Juntar essas duas leituras, em um percurso muito pessoal de vida entre livros, me deu imenso prazer e me fez pensar sobre como é bonito ter a vida entremeada pelos livros que lemos. Gosto de relacionar as coisas que li e de me lembrar dos momentos exatos em que as li, tomando café da tarde e deixando farelos de Folhado Doce da Zezé se acumularem entre as páginas amareladas em 1999, assistindo à maratona das Olimpíadas de Paris com o livro esquecido no regaço, rindo da pronúncia aportuguesada que meu marido deu aos monumentos franceses em 2024, uma vida vivida entre cada livro como o miolo entre as capas.
Como eu suspeitava, gostei imenso da Trilogia de Copenhagen da Tove Ditlevsen. Gostei de ver uma menina que se enxergava como alguém muito diferente, uma jovem que sabia o que queria e trabalhava para alcançá-lo, uma adulta que se entregou a delícias destrutivas e contou tudo com muita honestidade e clareza, o bonito e o feio, a verdelha pousada sobre uma toalha xadrez em um dia de céu ininterruptamente azul e a angústia para tomar comprimidos Butalgin, o desejo da escrita e a negligência de si mesma. As frases lapidares são um prazer, os desafios à ordem dominante um alento. Mas desconfio que esse livro teria sido um evento definidor da minha vida inteira se tivesse sido traduzido para português na época de sua publicação dinamarquesa, se tivesse chegado às minhas mãos perto da Christiane. Ler a vida de uma escritora filha de foguista, com ódio ao nazismo e resistência na Dinamarca ocupada, abortos descritos sem tanto pânico moral e com muito alívio, casamentos e divórcios, romances e poemas publicados, filhos crescendo à revelia enquanto as teclas da máquina de escrever são amassadas sob o efeito de opioides teria sido a experiência quintessencial da pré-adolescente que eu fui.
Quem sabe tivesse tido coragem de ser quem eu já era muitos anos antes, quem eu sempre fui.

REQUISITOS DA TAREFA:
1 - Liste as fases da vida que, segundo o texto sobre a Trilogia de Copenhagen, o livro apresenta, cada uma com a descrição que a acompanha.
2 - Responda com base no texto sobre a Trilogia de Copenhagen:
(a) Em que ano farelos de Folhado Doce da Zezé se acumulavam entre as páginas?
(b) Qual era a profissão do pai da escritora?
(c) Que comprimidos são mencionados?
3 - Reescreva em forma de lista, por favor, o parágrafo do texto sobre a Trilogia de Copenhagen que começa com "Como eu suspeitava", mantendo os fatos principais.
Os dados não têm nenhuma função aqui.

DADOS DISPONÍVEIS:
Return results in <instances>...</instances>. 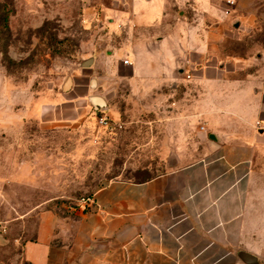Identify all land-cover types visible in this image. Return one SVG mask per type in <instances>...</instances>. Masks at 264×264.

RESPOSTAS EM ORDEM:
1 -
- Menina: se enxergava como alguém muito diferente.
- Jovem: sabia o que queria e trabalhava para alcançá-lo.
- Adulta: se entregou a delícias destrutivas e contou tudo com muita honestidade e clareza.

2 -
(a) 1999
(b) Foguista
(c) Butalgin

3 -
- Como já suspeitava, gostei imenso da Trilogia de Copenhagen, de Tove Ditlevsen.
- O livro mostra uma menina que se via como muito diferente, uma jovem que sabia o que queria e trabalhava por isso e uma adulta entregue a delícias destrutivas que contou tudo, o bonito e o feio, com honestidade e clareza.
- As frases lapidares dão prazer, e os desafios à ordem dominante trazem alento.
- O livro talvez tivesse definido minha vida inteira se tivesse sido traduzido para o português na época da publicação dinamarquesa e chegado às minhas mãos perto da Christiane.
- A vida da escritora teria sido a experiência quintessencial da minha pré-adolescência: filha de foguista, com ódio ao nazismo e resistência na Dinamarca ocupada, abortos descritos com alívio e sem tanto pânico moral, casamentos e divórcios, romances e poemas publicados, filhos crescendo enquanto escrevia à máquina sob efeito de opioides.